> _Task instructions_: Within the entries below, find every line that has the string "تهران", then copy it.

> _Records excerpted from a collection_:
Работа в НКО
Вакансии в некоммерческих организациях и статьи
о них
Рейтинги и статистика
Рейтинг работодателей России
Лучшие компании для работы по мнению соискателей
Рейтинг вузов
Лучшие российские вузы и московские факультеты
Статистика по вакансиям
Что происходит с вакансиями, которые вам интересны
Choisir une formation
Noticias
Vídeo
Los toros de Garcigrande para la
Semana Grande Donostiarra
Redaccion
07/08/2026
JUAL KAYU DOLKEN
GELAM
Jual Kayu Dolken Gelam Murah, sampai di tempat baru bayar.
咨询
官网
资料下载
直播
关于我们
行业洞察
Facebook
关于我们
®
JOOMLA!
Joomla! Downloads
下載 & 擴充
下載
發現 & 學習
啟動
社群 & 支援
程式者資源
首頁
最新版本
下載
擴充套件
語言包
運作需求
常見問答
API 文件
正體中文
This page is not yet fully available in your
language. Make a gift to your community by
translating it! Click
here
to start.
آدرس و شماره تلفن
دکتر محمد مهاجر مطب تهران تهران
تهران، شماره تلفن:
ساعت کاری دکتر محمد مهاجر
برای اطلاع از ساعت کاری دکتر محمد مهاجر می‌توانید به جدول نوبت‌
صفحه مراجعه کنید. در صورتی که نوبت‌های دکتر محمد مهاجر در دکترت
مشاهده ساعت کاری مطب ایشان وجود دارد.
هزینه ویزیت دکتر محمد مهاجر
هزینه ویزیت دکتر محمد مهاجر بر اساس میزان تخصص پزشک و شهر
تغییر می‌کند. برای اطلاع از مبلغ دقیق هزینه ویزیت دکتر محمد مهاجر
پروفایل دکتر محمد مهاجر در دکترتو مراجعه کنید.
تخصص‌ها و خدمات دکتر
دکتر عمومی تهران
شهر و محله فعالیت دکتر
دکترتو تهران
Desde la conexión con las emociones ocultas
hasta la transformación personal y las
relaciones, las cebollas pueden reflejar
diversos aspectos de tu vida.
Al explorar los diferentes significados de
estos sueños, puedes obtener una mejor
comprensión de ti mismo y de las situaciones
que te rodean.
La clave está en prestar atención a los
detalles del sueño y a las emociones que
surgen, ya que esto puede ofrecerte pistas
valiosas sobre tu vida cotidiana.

> _Solved problem_:
دکتر محمد مهاجر مطب تهران تهران
تهران، شماره تلفن:
دکتر عمومی تهران
دکترتو تهران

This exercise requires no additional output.